予約の取れない漢方家、櫻井大典が伝授する、不調を改善して病気にならないための、食事と睡眠の新常識をまとめた一冊『病気にならない食う寝る養生』(学研プラス)より、最強の健康法の一部を抜粋して紹介します。


山盛りの生野菜サラダより小鉢のおひたしが断然おすすめ

 食物繊維やビタミンの不足を補うために、生野菜を意識して食べているという方は多いと思います。

 ですが、野菜をたくさん摂るのが目的なら、私は生野菜サラダより、断然おひたしをおすすめします。

 理由はいくつかありますが、私が生野菜サラダをおすすめしない一番の理由は、生野菜は“胃腸を冷やしてしまう”からです。

 特に“健康のために”と思って生野菜を摂る場合、毎朝、毎食とかなりの頻度で食べる方が多いので、胃腸が冷え続けてしまう可能性が高いのです。

 体のほぼ中心部にある胃腸は、体内でも特に温かい場所なので、冷やされることを嫌います。冷えると消化不良を起こしやすくなるのです。

 その点、おひたしは加熱されているので、胃腸を極端に冷やしません。

 「でも、加熱すると栄養が壊れるんじゃないの?」と心配になる方もいるでしょう。確かに加熱によって壊れる栄養素もあります。

 ですが、壊れてもゼロにはなりませんし、加熱したほうが、かさが減って量をたくさん食ぺられるので、栄養の量の問題はカバーできます。

 また、生野菜の栄養素は、かなりよく噛んだとしても十分に吸収できません。生の野菜の細胞壁は、けっこう固いので壊れにくいのです。

 でも、加熱すれば細胞壁がやわらかくなって栄養素を吸収しやすくなり、消化もスムーズになります。

 おひたしにすることで“量をたくさん食ぺられる”“消化がしやすいので栄養も吸収しやすい”といったメリットがあるのです。

 「調理が面倒……」と思った方、ゆるく考えましょう。

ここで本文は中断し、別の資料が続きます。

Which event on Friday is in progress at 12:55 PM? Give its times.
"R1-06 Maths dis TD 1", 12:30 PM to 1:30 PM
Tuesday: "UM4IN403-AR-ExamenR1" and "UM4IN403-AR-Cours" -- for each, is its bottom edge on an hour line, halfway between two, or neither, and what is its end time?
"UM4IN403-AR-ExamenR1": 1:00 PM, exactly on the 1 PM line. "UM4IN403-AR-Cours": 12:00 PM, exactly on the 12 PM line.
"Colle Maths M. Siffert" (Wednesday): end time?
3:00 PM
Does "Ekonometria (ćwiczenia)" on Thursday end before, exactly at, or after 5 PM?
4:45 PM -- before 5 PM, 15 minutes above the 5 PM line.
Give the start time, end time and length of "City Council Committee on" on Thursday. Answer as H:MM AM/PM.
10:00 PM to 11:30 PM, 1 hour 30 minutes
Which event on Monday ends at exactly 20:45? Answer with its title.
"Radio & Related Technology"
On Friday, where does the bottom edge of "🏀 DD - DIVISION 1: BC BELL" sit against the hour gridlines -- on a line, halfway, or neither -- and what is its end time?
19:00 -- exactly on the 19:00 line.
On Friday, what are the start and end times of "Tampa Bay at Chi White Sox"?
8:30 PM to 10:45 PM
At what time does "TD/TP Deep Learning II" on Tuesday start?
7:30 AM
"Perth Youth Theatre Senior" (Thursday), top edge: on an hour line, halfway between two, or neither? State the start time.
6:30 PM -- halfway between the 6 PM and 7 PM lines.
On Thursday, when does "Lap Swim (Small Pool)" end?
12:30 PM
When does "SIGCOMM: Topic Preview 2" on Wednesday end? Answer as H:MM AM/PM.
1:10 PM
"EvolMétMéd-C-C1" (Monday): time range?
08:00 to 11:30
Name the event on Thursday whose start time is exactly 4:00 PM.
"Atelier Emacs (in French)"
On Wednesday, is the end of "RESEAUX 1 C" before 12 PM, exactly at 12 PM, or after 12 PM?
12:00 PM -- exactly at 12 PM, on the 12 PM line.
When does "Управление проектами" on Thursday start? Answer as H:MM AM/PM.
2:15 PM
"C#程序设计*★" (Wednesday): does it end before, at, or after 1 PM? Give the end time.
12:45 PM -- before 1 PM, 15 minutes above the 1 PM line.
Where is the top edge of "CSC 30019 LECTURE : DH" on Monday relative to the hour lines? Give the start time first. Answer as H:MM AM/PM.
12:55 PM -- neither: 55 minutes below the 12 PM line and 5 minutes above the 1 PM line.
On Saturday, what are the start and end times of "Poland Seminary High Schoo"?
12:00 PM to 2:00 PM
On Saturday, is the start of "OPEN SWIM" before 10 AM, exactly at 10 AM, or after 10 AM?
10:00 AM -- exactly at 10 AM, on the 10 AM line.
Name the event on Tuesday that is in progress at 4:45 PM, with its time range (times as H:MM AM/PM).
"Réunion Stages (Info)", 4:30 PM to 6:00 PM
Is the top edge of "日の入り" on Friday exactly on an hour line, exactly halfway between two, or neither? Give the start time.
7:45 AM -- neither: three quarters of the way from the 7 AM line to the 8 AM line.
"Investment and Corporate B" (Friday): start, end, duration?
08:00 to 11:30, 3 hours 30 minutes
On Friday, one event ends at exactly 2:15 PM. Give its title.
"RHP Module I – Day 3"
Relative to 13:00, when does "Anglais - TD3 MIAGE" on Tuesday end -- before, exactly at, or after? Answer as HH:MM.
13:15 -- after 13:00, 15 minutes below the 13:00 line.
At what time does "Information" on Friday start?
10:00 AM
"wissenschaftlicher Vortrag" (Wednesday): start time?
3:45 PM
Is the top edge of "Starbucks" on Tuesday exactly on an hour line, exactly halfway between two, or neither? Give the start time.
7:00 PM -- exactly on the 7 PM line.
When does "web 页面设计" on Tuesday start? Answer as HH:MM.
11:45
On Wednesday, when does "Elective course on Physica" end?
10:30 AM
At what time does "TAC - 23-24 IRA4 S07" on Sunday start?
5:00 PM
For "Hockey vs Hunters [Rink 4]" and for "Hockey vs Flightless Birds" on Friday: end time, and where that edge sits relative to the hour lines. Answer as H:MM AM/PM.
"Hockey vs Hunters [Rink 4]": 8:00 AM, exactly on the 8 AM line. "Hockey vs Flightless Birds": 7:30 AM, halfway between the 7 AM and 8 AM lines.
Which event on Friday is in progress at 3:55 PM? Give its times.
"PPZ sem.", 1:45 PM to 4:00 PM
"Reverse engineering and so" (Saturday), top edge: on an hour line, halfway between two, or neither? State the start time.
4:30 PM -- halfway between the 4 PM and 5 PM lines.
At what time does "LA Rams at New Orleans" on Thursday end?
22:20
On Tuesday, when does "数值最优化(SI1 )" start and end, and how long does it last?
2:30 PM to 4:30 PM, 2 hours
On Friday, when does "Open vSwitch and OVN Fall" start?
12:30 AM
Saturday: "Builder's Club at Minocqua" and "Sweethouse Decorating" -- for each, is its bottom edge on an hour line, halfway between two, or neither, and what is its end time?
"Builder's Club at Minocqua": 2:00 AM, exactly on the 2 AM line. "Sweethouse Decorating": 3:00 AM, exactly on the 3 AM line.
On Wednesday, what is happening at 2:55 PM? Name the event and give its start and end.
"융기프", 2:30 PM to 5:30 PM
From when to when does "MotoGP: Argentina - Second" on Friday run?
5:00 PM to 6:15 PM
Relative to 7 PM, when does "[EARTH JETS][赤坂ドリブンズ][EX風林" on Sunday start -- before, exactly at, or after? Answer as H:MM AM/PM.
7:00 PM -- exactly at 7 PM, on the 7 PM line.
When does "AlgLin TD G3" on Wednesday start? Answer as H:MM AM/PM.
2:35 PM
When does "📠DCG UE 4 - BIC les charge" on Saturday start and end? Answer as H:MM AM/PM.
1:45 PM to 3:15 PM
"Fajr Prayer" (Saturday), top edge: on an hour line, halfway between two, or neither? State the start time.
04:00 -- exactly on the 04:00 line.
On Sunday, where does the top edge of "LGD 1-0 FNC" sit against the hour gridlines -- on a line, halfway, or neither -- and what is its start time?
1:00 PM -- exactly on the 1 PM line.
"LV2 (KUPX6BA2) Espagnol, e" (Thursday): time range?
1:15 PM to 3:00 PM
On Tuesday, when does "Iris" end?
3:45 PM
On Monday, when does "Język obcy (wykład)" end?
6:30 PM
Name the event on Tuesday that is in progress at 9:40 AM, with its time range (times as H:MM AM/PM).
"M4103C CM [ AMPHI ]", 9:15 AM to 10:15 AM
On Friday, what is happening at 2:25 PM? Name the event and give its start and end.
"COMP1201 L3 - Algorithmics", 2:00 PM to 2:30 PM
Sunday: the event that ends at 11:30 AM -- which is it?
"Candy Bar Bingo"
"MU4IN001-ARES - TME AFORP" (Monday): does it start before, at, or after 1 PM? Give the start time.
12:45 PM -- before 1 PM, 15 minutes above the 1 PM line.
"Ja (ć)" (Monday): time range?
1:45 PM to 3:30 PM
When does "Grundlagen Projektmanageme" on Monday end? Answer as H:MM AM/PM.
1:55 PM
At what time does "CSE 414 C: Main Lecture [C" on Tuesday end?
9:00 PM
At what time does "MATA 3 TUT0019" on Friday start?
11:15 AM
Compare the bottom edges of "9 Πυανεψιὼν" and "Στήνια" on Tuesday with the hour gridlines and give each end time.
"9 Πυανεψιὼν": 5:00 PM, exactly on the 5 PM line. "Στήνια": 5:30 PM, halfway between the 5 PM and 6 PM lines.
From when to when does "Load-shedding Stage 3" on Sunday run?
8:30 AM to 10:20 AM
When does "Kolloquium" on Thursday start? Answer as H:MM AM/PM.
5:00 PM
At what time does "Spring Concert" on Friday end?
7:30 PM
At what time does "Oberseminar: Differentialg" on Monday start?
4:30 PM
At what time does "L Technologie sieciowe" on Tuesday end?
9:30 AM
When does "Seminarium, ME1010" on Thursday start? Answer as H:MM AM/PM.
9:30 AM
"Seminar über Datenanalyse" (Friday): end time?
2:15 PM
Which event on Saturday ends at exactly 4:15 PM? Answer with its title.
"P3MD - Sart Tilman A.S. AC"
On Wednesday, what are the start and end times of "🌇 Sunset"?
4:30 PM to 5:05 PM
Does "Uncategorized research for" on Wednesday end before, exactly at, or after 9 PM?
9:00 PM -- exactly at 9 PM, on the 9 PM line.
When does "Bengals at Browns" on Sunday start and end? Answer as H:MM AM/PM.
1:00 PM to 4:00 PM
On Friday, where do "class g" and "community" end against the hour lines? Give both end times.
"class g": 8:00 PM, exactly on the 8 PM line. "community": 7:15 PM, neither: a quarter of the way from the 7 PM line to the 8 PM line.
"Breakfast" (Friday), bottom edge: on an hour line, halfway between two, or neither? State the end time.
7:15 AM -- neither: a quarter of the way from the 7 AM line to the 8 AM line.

さっと茄でるだけ、レンジでチンするだけ、でOK。それにかつお節と、醤油か塩をちょっとかければ完成。厳密にはおひたしではありませんが、だしで煮たり、浸したりしなくても、おいしくいただけます。

 これなら生野菜を切って盛りつけてドレッシングをかけるのと、ほぼ変わらないですよね。